Use the same procedure . . .

We are given: . $x + \frac{1}{x} \;= \;p$

Cube: . $x^3 + 3x + \frac{3}{x} + \frac{1}{x^3} \;= \; p^3$

Regroup: . $\left(x^3 + \frac{1}{x^3}\right) + 3\underbrace{\left(x + \frac{1}{x}\right)}\;=\;p^3$
. . . . . . . . . . . . . . . . . This is $p$

And we have: . $\left(x^3 + \frac{1}{x^3}\right) + 3p \;= \;p^3$

Therefore: . $x^3 + \frac{1}{x^3} \;= \; p^3 - 3p \;= \;p(p^2 - 3)$

**Ruler of Hell** · June 28th 2006, 06:51 PM

Thanks a lot Soroban. I think I have only another sum or two which I don't know and then I can submit the worksheet!

$ \text{1) If }x^2 + \frac{1}{25x^2} = \frac{43}{5} \text{ then find the value of }x^3 + \frac{1}{125x^3} $

Find a³ + b³ + c³ - 3abc
......ab+bc+ac -a² - b² - c²

When, a=-5 b=-6 c=10

That whole thing is a fraction, it wouldn't let me type it as a code. Some [LaTeX Error: Couldn't copy temporary file]

My friend suggested something like multiplying it by -1. Please help!

■ Raw data ■

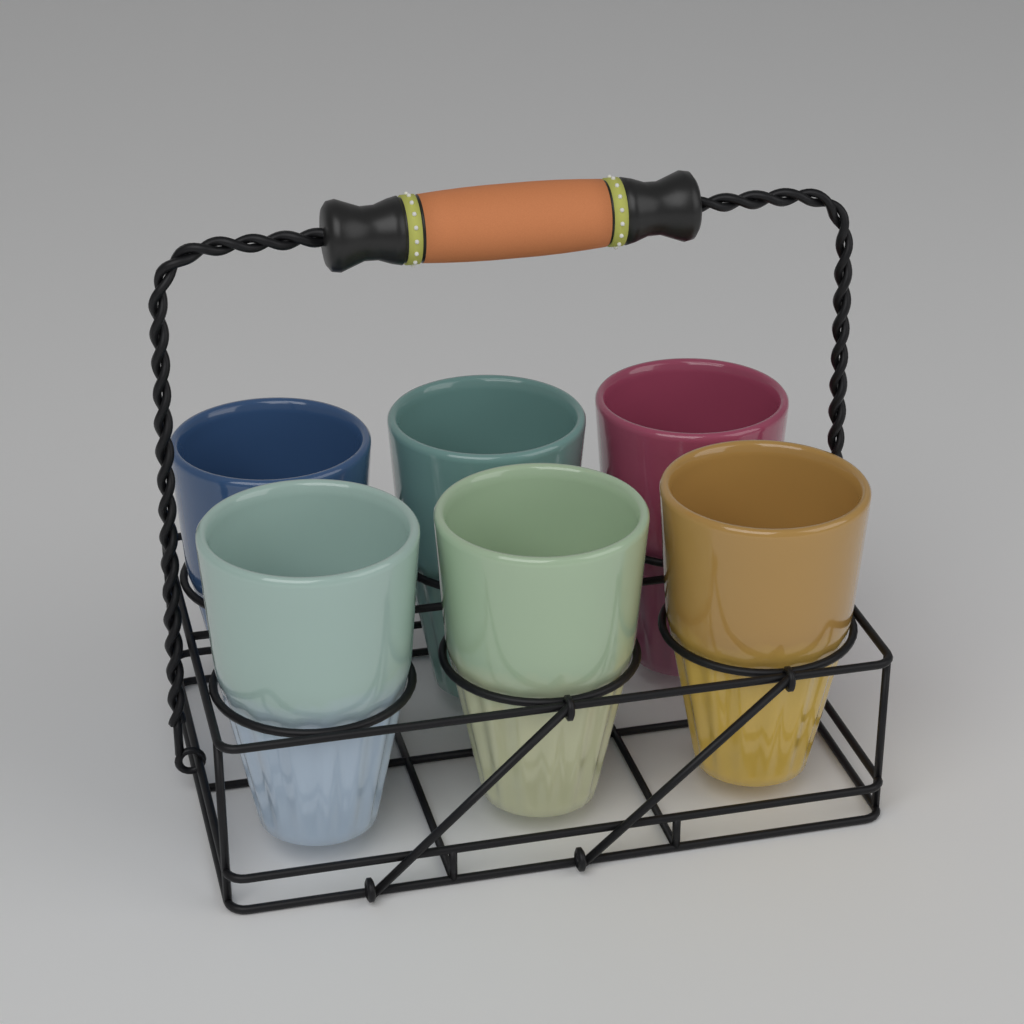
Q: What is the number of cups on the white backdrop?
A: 6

■ Stated exercise ■
Transcribe the passage of the algebra forum thread above, starting with "When, a=-5 b=-6" and going on through "-1. Please help!".

■ Correct answer ■
When, a=-5 b=-6 c=10

That whole thing is a fraction, it wouldn't let me type it as a code. Some [LaTeX Error: Couldn't copy temporary file]

My friend suggested something like multiplying it by -1. Please help!